─── Data section ───

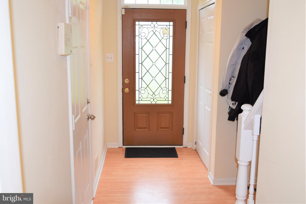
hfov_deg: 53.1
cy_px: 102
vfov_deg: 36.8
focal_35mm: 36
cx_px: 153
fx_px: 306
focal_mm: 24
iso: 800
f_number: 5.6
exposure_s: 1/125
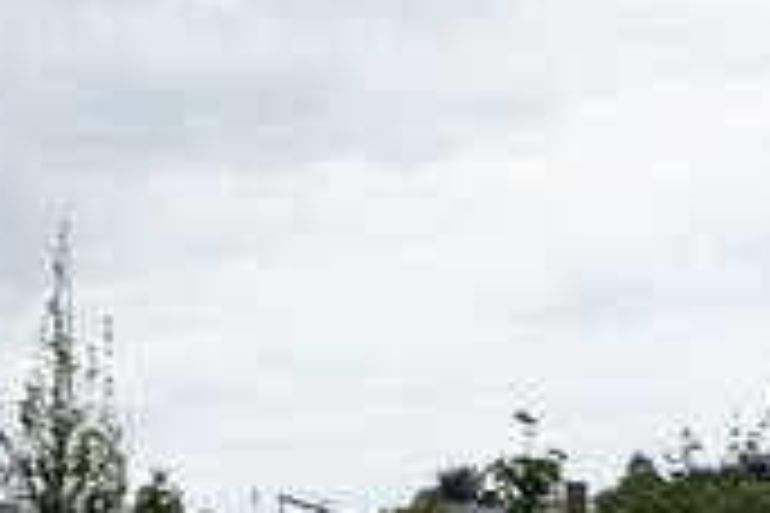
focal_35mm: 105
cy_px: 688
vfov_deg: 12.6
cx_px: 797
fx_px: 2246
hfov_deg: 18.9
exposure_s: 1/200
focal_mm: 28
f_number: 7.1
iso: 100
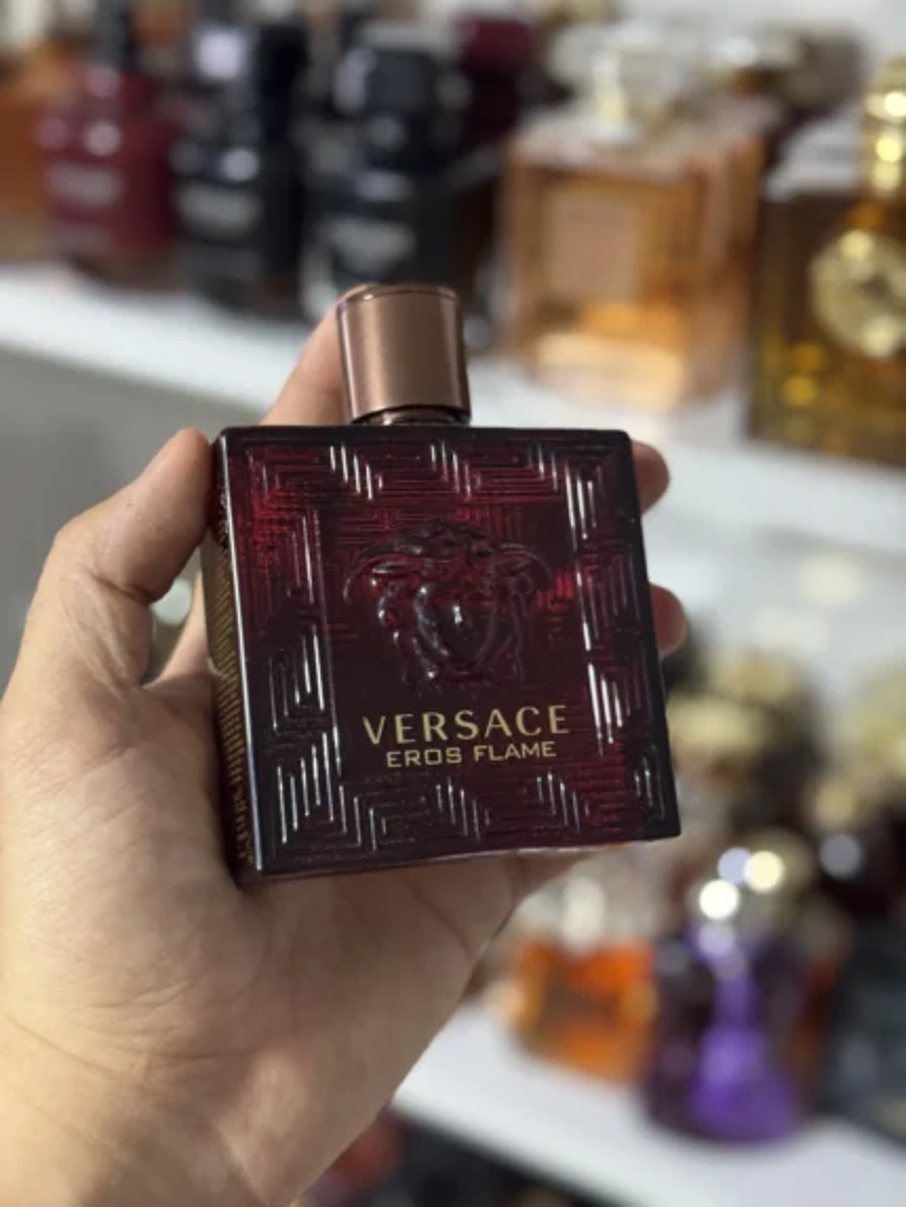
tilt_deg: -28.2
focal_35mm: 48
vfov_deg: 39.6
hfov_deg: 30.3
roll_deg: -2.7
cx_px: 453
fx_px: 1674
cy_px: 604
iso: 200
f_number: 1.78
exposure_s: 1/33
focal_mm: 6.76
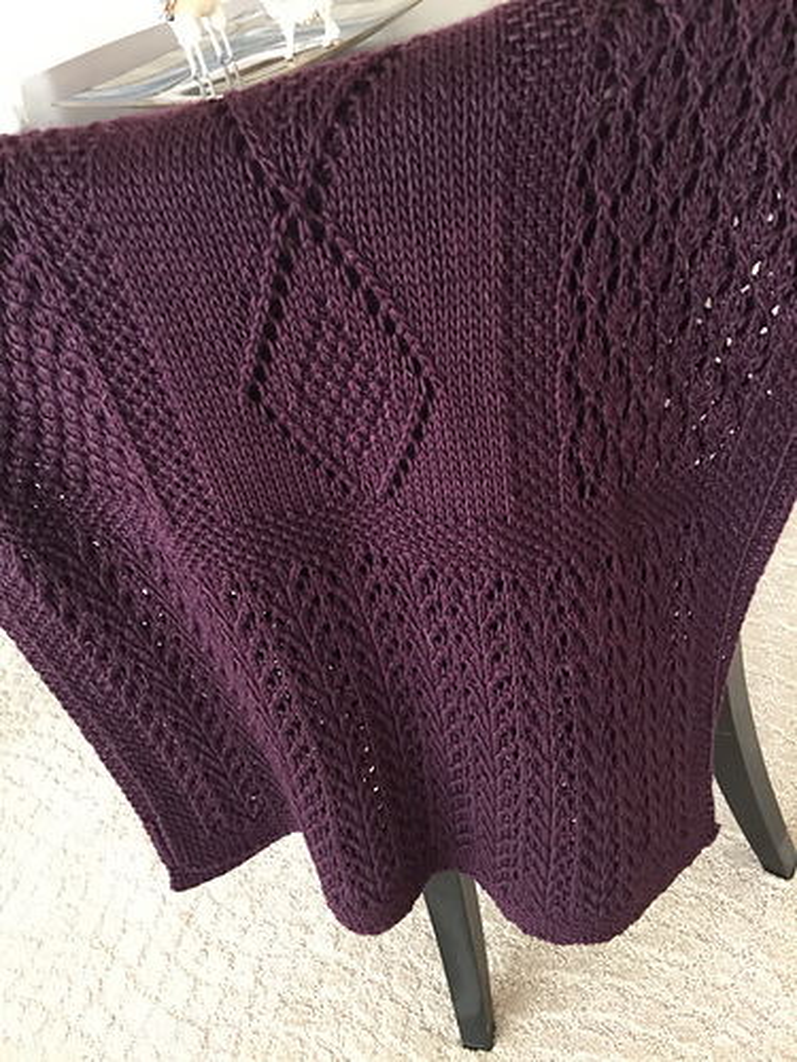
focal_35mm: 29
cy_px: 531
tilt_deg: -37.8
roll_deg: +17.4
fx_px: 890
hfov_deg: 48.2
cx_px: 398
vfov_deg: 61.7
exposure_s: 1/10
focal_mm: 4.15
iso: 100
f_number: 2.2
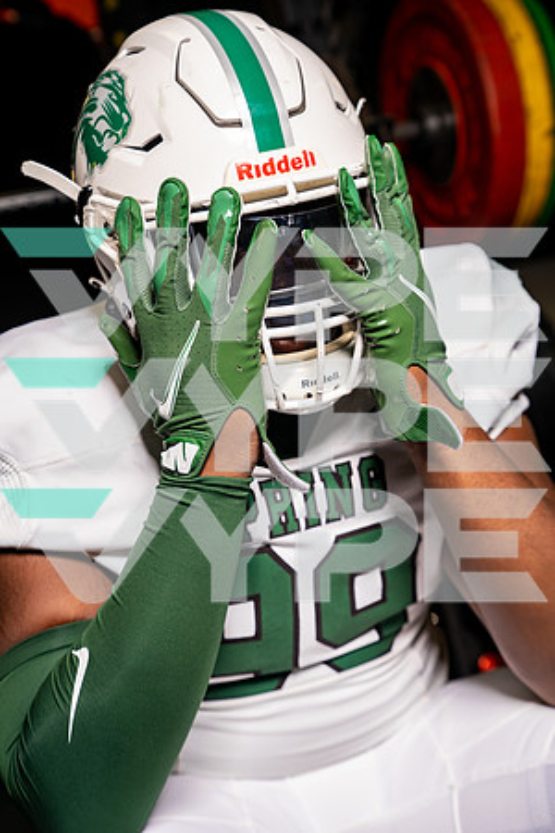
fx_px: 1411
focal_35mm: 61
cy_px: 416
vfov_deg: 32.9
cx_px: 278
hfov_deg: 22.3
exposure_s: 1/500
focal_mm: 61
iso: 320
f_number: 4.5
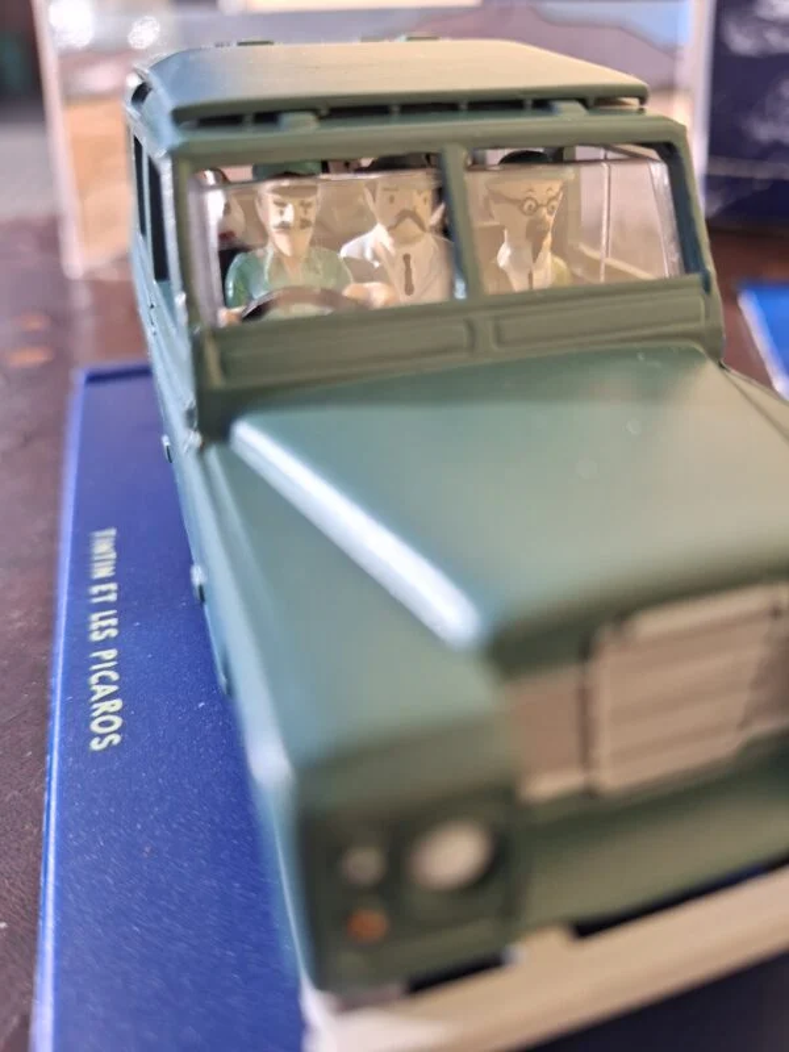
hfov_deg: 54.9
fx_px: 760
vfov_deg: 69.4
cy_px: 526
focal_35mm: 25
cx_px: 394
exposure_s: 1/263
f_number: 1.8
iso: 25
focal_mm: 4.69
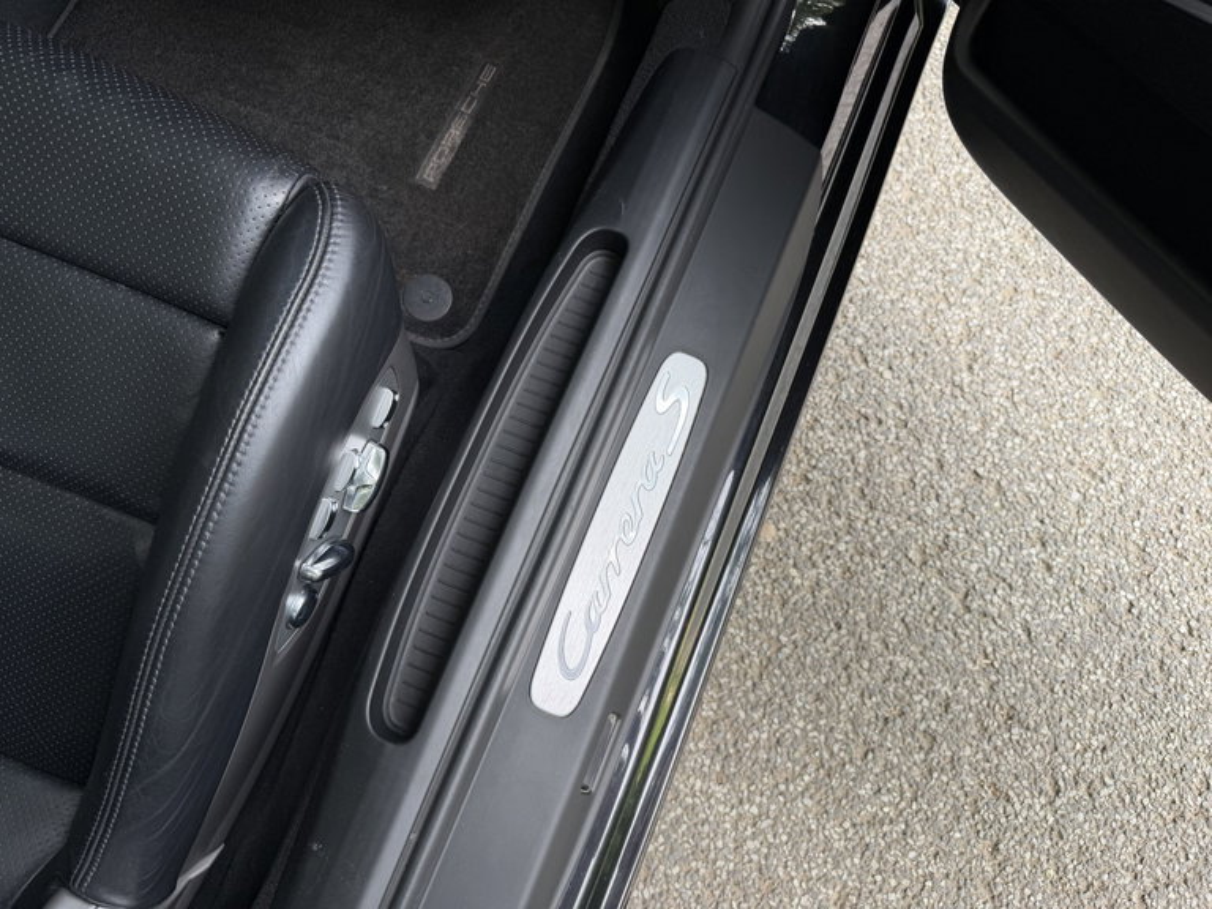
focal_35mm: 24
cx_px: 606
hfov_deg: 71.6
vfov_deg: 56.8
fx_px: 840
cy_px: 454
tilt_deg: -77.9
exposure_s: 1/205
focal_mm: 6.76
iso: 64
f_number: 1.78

───

■ **Work instructions**
Take the listing above and retype it exactly. Its pictures are to be omitted.

■ **Task response**
hfov_deg: 53.1
cy_px: 102
vfov_deg: 36.8
focal_35mm: 36
cx_px: 153
fx_px: 306
focal_mm: 24
iso: 800
f_number: 5.6
exposure_s: 1/125
focal_35mm: 105
cy_px: 688
vfov_deg: 12.6
cx_px: 797
fx_px: 2246
hfov_deg: 18.9
exposure_s: 1/200
focal_mm: 28
f_number: 7.1
iso: 100
tilt_deg: -28.2
focal_35mm: 48
vfov_deg: 39.6
hfov_deg: 30.3
roll_deg: -2.7
cx_px: 453
fx_px: 1674
cy_px: 604
iso: 200
f_number: 1.78
exposure_s: 1/33
focal_mm: 6.76
focal_35mm: 29
cy_px: 531
tilt_deg: -37.8
roll_deg: +17.4
fx_px: 890
hfov_deg: 48.2
cx_px: 398
vfov_deg: 61.7
exposure_s: 1/10
focal_mm: 4.15
iso: 100
f_number: 2.2
fx_px: 1411
focal_35mm: 61
cy_px: 416
vfov_deg: 32.9
cx_px: 278
hfov_deg: 22.3
exposure_s: 1/500
focal_mm: 61
iso: 320
f_number: 4.5
hfov_deg: 54.9
fx_px: 760
vfov_deg: 69.4
cy_px: 526
focal_35mm: 25
cx_px: 394
exposure_s: 1/263
f_number: 1.8
iso: 25
focal_mm: 4.69
focal_35mm: 24
cx_px: 606
hfov_deg: 71.6
vfov_deg: 56.8
fx_px: 840
cy_px: 454
tilt_deg: -77.9
exposure_s: 1/205
focal_mm: 6.76
iso: 64
f_number: 1.78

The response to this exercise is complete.